2. Rest when you need to

Working two jobs as a sleep researcher and an algorithm engineer, all while taking care of a new baby, would have definitely led Raphael Vallat to burnout if he didn’t rest, he says.

“I feel like when I’m about to burn out, basically every task feels like a mountain that you need to climb, and feels super urgent and important,” says Vallat.
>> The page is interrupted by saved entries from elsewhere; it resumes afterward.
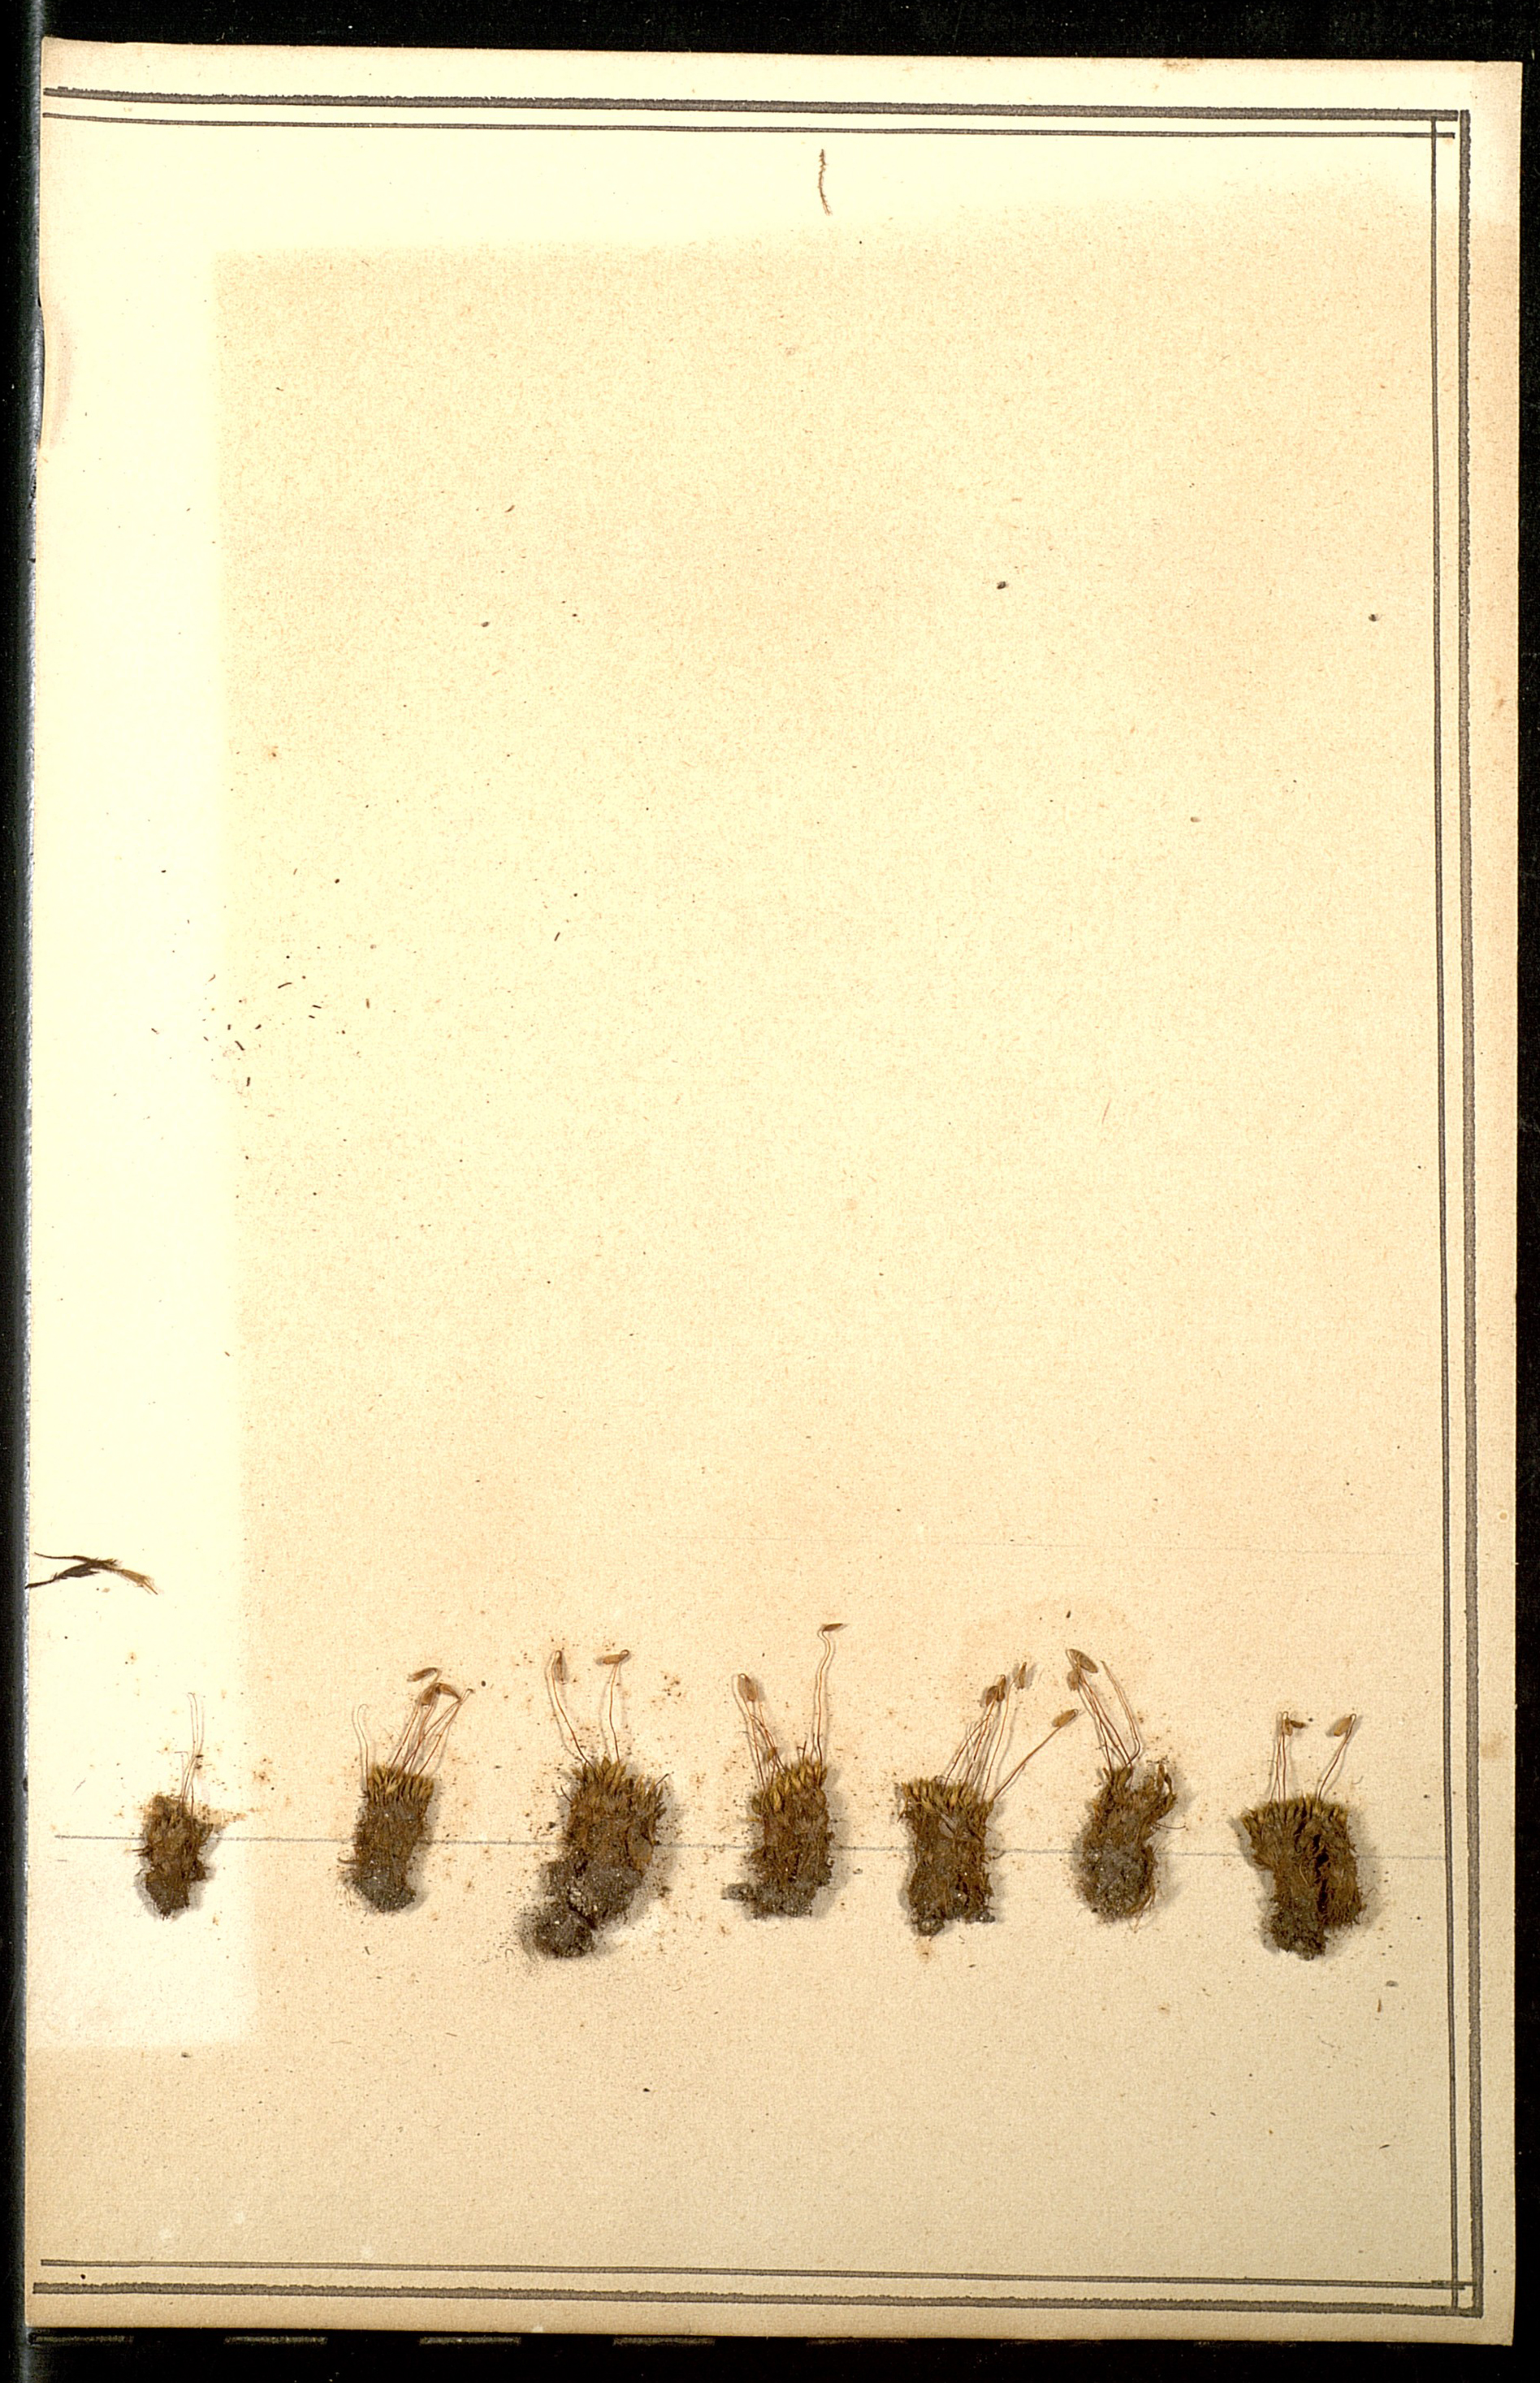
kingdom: Plantae
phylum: Bryophyta
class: Bryopsida
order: Bryales
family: Bryaceae
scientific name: Bryaceae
In those moments, “you really need to take some time off and realize that these tasks can wait.”

Typically, Vallat finds moments in his day where he can pause and spend time in nature to ground himself before returning to work.

3. Be passionate about what you’re doing and remember your purpose

Up until spring of 2022, infectious disease specialist Céline Gounder worked 100 hours a week for seven days a week.

Being on the frontlines during the pandemic ate up almost all of her time, but she avoided burnout by reminding herself about why her work is important.

“I don’t think work feels like work when you feel like you’re having an impact,” says Gounder.

“If you’re working crazy hours doing something that has no meaning to you, I think you really do need to step back and question what you’re doing.”

4. Have other joys

Across the board, each of the experts said they engage in some hobby like exercise, dancing and even playing the guitar.

It’s extremely important to have a life you enjoy that exceeds what you accomplish in your job, says Christina Maslach, social psychologist, retired professor of psychology at U.C. Berkeley and author of “The Burnout Challenge: Managing People’s Relationships with Their Jobs.”

“Look at your life as a whole, and make sure there’s good things about it, and make sure you have time for them.”